# Taurus raging hunter



## KevChap (Jul 5, 2021)

Thinking about buying one in 357 to hunt with. Anybody have any experience with one before I drop the money on it? Looks pretty nice thinking about just slapping a red dot on it and making it my hunting sidearm this year


----------



## Railroader (Jul 5, 2021)

A buncha years ago, I traded a T/C Encore 7mm08 pistol that I fired once, for a blue steel Raging Bull in .44 Mag.  It had an 8" ported barrel, and I put a BSquare mount and a red dot on it.  It shot very well, and sheer size and the ports tamed the recoil nicely.  Muzzle blast was very evident, and it flashed pretty bad, but manageable.  I killed a doe with it that year, and traded it off for something else by the next season. 

It was a big handgun.  So big that I figured might as well tote a 16" Marlin .44...

The Taurus was nice.  I'd own another one.


----------



## KevChap (Jul 5, 2021)

Railroader said:


> A buncha years ago, I traded a T/C Encore 7mm08 pistol that I fired once, for a blue steel Raging Bull in .44 Mag.  It had an 8" ported barrel, and I put a BSquare mount and a red dot on it.  It shot very well, and sheer size and the ports tamed the recoil nicely.  Muzzle blast was very evident, and it flashed pretty bad, but manageable.  I killed a doe with it that year, and traded it off for something else by the next season.
> 
> It was a big handgun.  So big that I figured might as well tote a 16" Marlin .44...
> 
> The Taurus was nice.  I'd own another one.


I traded off both my ruger Blackhawks one in 45 colt and the other in 44 mag because they was too big.. now I want another big revolver.
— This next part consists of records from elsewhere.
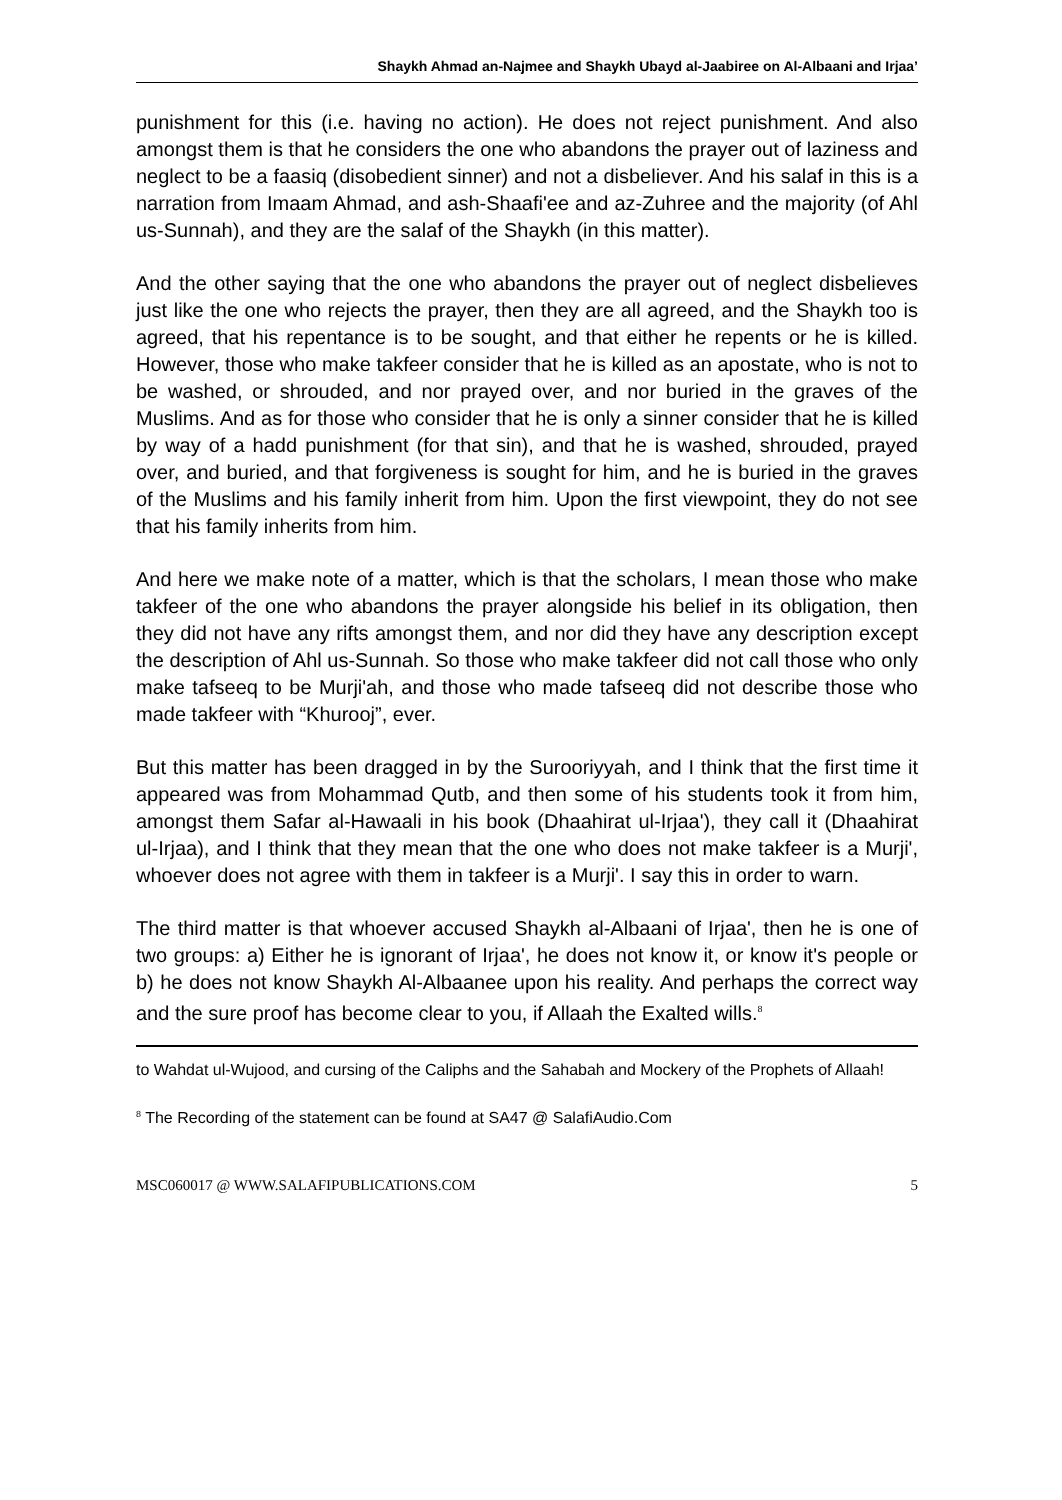Shaykh Ahmad an-Najmee and Shaykh Ubayd al-Jaabiree on Al-Albaani and Irjaa’
punishment for this (i.e. having no action). He does not reject punishment. And also amongst them is that he considers the one who abandons the prayer out of laziness and neglect to be a faasiq (disobedient sinner) and not a disbeliever. And his salaf in this is a narration from Imaam Ahmad, and ash-Shaafi'ee and az-Zuhree and the majority (of Ahl us-Sunnah), and they are the salaf of the Shaykh (in this matter).
And the other saying that the one who abandons the prayer out of neglect disbelieves just like the one who rejects the prayer, then they are all agreed, and the Shaykh too is agreed, that his repentance is to be sought, and that either he repents or he is killed. However, those who make takfeer consider that he is killed as an apostate, who is not to be washed, or shrouded, and nor prayed over, and nor buried in the graves of the Muslims. And as for those who consider that he is only a sinner consider that he is killed by way of a hadd punishment (for that sin), and that he is washed, shrouded, prayed over, and buried, and that forgiveness is sought for him, and he is buried in the graves of the Muslims and his family inherit from him. Upon the first viewpoint, they do not see that his family inherits from him.
And here we make note of a matter, which is that the scholars, I mean those who make takfeer of the one who abandons the prayer alongside his belief in its obligation, then they did not have any rifts amongst them, and nor did they have any description except the description of Ahl us-Sunnah. So those who make takfeer did not call those who only make tafseeq to be Murji'ah, and those who made tafseeq did not describe those who made takfeer with “Khurooj”, ever.
But this matter has been dragged in by the Surooriyyah, and I think that the first time it appeared was from Mohammad Qutb, and then some of his students took it from him, amongst them Safar al-Hawaali in his book (Dhaahirat ul-Irjaa'), they call it (Dhaahirat ul-Irjaa), and I think that they mean that the one who does not make takfeer is a Murji', whoever does not agree with them in takfeer is a Murji'. I say this in order to warn.
The third matter is that whoever accused Shaykh al-Albaani of Irjaa', then he is one of two groups: a) Either he is ignorant of Irjaa', he does not know it, or know it's people or b) he does not know Shaykh Al-Albaanee upon his reality. And perhaps the correct way and the sure proof has become clear to you, if Allaah the Exalted wills.<sup>8</sup>
to Wahdat ul-Wujood, and cursing of the Caliphs and the Sahabah and Mockery of the Prophets of Allaah!
<sup>8</sup> The Recording of the statement can be found at SA47 @ SalafiAudio.Com
MSC060017 @ WWW.SALAFIPUBLICATIONS.COM 5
I appreciate the feedback and I've been watching reviews online I think I'll jump on it before it gets sold.


----------



## Railroader (Jul 5, 2021)

I really like Taurus stuff, never been disappointed.  Go for it!


----------



## Jim Thompson (Jul 6, 2021)

Railroader said:


> A buncha years ago, I traded a T/C Encore 7mm08 pistol that I fired once, for a blue steel Raging Bull in .44 Mag.  It had an 8" ported barrel, and I put a BSquare mount and a red dot on it.  It shot very well, and sheer size and the ports tamed the recoil nicely.  Muzzle blast was very evident, and it flashed pretty bad, but manageable.  I killed a doe with it that year, and traded it off for something else by the next season.
> 
> It was a big handgun.  So big that I figured might as well tote a 16" Marlin .44...
> 
> The Taurus was nice.  I'd own another one.



I had a chrome Raging Bull 454 Casull for a couple of years.  It was accurate, but not pleasant to shoot to say the least.  After a few rounds at the range I would definitely feel it in the shoulder the next day.

Always entertaining to slip in several 45 long colts and 1 of the big boys and giving the gun to a fella without mentioning the big boy that was loaded up in the last hole


----------



## GeorgiaGlockMan (Jul 6, 2021)

Looks like a neat handgun. 

I shot a doe with a 357 out of a 16" barrel.   Complete pass through on the shoulder. 

I have no doubt that pistol will kill deer just fine.

Let us know when you get it.


----------



## trad bow (Jul 7, 2021)

ChapmanTree said:


> I traded off both my ruger Blackhawks one in 45 colt and the other in 44 mag because they was too big.. now I want another big revolver. I appreciate the feedback and I've been watching reviews online I think I'll jump on it before it gets sold.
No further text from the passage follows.